Work to be completed ::
Pick up the sermon manuscript on Acts 22:20-23:12 after its final sentence and continue writing it.

Passage provided ::
☆ ☆ ☆ ☆

It All Ends with Jesus

The following is the sermon manuscript I used on October 22, 2017, the Twentieth Sunday after Pentecost. It will vary in places from the actual sermon preached.

For more on this series, see our Introduction

Sermon Text – Acts 22:20-23:12

 

It all ends with Jesus.

Whatever our citizenship is, whatever our understanding of religion is, whatever our lives are – as Christians, they all end with Jesus.

This is the life of Paul. This is the direction of the Holy Spirit. This is the movements of the Holy Spirit in Acts – every journey, every interaction, every detail mentioned, every authority challenged, every death, every sermon, every affliction, every triumph, every painful episode, every miraculous convert – they all meet their end, the very destruction of what they would be in themselves, as well as their very completion, the very fulfillment of what they are in the person of Jesus Christ. Nothing remains standing that does not serve him, and that which serves him echoes into eternity forever.

☆ ☆ ☆ ☆

Supplied information ::
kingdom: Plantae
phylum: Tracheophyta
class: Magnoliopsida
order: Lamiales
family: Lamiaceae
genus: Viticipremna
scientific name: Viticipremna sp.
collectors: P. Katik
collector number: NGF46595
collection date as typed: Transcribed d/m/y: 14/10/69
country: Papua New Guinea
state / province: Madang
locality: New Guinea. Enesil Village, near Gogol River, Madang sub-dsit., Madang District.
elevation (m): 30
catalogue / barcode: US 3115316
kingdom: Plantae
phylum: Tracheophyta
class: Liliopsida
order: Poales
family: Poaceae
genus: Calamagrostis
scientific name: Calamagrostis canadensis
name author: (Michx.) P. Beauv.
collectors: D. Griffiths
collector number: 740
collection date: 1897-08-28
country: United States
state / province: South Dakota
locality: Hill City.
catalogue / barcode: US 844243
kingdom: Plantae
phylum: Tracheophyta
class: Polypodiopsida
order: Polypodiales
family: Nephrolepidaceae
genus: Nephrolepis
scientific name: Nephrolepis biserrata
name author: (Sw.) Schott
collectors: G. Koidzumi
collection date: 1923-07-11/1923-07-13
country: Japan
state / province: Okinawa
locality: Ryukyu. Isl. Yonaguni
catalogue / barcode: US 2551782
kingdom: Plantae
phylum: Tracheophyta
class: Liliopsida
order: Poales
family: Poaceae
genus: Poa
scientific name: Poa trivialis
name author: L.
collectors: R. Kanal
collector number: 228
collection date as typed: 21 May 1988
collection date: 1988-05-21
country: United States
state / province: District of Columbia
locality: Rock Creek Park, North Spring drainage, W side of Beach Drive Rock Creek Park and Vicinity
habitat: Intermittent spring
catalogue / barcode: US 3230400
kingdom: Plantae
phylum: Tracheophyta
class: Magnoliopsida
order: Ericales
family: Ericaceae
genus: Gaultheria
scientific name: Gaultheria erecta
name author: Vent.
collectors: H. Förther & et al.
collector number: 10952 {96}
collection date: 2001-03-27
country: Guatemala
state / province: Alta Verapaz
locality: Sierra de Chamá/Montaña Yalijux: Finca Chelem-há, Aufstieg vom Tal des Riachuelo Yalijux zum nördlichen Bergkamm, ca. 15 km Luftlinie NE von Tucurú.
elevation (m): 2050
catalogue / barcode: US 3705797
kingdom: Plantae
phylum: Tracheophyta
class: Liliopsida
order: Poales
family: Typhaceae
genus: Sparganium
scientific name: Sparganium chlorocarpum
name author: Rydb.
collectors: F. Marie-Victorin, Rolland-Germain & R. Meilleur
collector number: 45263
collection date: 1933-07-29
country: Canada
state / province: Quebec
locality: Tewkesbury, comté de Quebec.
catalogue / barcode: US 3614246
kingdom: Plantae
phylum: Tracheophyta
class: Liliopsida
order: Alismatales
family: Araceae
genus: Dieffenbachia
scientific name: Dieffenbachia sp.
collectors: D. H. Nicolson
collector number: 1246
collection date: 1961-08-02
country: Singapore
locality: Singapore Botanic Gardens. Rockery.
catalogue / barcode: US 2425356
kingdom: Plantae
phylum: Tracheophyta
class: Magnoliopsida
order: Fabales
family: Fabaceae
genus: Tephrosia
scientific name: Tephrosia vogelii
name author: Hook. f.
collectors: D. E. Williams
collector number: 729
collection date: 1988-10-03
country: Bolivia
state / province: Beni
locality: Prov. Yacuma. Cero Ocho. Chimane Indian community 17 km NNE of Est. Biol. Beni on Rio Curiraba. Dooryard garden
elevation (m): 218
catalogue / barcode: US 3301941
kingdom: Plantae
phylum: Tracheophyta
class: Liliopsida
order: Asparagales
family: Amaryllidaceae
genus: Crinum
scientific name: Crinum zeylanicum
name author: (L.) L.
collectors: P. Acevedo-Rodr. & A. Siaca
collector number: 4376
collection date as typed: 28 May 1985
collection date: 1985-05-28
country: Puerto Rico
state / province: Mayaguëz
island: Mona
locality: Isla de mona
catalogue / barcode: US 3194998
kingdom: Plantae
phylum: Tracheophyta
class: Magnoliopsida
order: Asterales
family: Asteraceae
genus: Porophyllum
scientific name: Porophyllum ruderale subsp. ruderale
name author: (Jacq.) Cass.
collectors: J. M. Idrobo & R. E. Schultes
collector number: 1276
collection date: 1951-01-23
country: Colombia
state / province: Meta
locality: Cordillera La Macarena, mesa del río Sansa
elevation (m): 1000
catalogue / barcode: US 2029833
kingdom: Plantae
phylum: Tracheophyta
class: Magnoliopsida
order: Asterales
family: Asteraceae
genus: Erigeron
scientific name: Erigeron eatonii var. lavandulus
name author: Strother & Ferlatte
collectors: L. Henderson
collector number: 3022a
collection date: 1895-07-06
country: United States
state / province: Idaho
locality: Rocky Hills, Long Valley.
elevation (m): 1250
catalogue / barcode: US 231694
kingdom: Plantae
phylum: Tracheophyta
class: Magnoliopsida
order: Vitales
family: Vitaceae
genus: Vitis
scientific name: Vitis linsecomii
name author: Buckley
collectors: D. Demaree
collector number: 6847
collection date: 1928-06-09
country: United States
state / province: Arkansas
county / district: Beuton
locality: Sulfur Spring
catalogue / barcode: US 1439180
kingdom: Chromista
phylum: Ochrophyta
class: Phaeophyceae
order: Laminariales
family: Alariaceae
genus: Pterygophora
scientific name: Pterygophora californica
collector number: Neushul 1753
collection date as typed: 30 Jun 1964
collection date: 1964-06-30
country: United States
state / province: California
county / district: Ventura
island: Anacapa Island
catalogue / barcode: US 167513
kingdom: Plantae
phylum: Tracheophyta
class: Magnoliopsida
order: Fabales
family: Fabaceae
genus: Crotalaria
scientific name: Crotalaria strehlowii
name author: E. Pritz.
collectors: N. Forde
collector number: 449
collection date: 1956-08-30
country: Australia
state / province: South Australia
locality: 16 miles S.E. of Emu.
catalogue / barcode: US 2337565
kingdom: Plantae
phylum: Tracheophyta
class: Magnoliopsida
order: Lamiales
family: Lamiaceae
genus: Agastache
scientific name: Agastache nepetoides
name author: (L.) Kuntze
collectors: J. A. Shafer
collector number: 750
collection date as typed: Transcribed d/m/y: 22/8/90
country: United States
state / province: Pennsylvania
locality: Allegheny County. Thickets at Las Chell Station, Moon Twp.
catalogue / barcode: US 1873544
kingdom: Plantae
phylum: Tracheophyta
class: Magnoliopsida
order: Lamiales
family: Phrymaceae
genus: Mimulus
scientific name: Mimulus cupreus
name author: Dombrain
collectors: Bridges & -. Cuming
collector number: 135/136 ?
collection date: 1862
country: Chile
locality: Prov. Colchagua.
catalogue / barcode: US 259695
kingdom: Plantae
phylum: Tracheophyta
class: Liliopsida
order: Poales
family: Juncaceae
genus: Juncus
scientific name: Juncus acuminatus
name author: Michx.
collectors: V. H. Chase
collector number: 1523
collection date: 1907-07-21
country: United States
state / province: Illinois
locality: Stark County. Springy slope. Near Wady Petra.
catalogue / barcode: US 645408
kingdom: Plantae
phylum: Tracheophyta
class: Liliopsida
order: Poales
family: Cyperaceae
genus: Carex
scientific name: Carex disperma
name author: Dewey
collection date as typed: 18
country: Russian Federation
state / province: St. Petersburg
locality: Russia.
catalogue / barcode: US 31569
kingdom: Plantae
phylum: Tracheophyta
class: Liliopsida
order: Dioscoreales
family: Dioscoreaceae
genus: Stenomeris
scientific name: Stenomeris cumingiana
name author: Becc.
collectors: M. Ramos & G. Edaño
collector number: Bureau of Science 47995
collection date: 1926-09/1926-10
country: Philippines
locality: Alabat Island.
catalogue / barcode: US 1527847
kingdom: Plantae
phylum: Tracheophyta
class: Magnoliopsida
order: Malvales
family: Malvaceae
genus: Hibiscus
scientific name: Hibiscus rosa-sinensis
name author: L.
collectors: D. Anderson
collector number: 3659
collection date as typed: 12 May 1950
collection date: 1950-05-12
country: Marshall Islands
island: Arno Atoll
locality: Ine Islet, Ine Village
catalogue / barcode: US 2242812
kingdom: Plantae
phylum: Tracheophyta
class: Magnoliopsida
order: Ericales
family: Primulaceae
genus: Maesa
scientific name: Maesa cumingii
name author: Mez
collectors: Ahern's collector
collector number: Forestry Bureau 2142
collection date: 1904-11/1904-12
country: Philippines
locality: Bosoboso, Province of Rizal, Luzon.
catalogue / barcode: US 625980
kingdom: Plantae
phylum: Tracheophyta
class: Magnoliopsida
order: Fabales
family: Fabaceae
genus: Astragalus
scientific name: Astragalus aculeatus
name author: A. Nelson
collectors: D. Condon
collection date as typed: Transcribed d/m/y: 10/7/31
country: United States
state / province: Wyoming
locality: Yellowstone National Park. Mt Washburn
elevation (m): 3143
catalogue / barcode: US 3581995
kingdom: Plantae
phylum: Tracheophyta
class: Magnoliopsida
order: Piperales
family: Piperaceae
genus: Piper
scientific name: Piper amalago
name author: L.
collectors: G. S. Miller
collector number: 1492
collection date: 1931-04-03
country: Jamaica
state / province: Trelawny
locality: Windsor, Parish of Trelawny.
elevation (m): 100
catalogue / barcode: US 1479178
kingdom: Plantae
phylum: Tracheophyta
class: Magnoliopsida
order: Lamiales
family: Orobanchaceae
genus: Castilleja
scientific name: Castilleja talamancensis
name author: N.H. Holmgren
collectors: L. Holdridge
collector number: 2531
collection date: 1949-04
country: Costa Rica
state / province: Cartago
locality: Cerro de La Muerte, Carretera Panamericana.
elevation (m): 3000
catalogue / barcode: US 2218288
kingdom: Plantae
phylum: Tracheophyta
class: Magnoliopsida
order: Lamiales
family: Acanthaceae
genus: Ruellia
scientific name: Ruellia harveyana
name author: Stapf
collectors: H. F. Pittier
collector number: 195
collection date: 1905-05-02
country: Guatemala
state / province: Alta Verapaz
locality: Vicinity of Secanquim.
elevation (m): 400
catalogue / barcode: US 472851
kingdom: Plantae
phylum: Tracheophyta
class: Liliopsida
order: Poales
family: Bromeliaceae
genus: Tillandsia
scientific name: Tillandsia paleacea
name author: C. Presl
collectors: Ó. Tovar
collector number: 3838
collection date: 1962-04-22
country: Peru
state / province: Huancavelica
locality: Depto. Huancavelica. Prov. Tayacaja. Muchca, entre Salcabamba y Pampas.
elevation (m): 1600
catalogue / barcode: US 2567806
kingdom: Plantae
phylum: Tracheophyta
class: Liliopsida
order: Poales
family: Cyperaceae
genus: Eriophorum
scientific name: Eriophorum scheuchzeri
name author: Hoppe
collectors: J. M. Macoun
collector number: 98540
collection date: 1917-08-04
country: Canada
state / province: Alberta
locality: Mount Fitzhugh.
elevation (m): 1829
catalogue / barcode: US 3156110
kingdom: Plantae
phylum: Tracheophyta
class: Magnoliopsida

☆ ☆ ☆ ☆

Expected answer ::
It all ends with Jesus.

Paul knows his end is Jesus. When we had last left Paul, he had just completed his third missionary journey. He had left Ephesus, a place where he spent three years ministering. Then, he set his eye on Jerusalem. Luke, the author of Acts and the gospel named after him, sets up this parallel. Jesus in Luke 9, sets his face toward Jerusalem, “When the days drew near for him to be taken up.” Jesus knows he heads there to die. In Ephesus, Paul also sets his face toward Jerusalem. He does not know what will happen there, but he has many people predict it for him. He knows that it will not be pleasant. He knows there is likely to be imprisonment, torture, possibly even in death – and there are a few points on his journey back where he is reminded of this by other people, some of them prophetesses. But Paul sets his face toward Jerusalem, because that is where the Holy Spirit is leading.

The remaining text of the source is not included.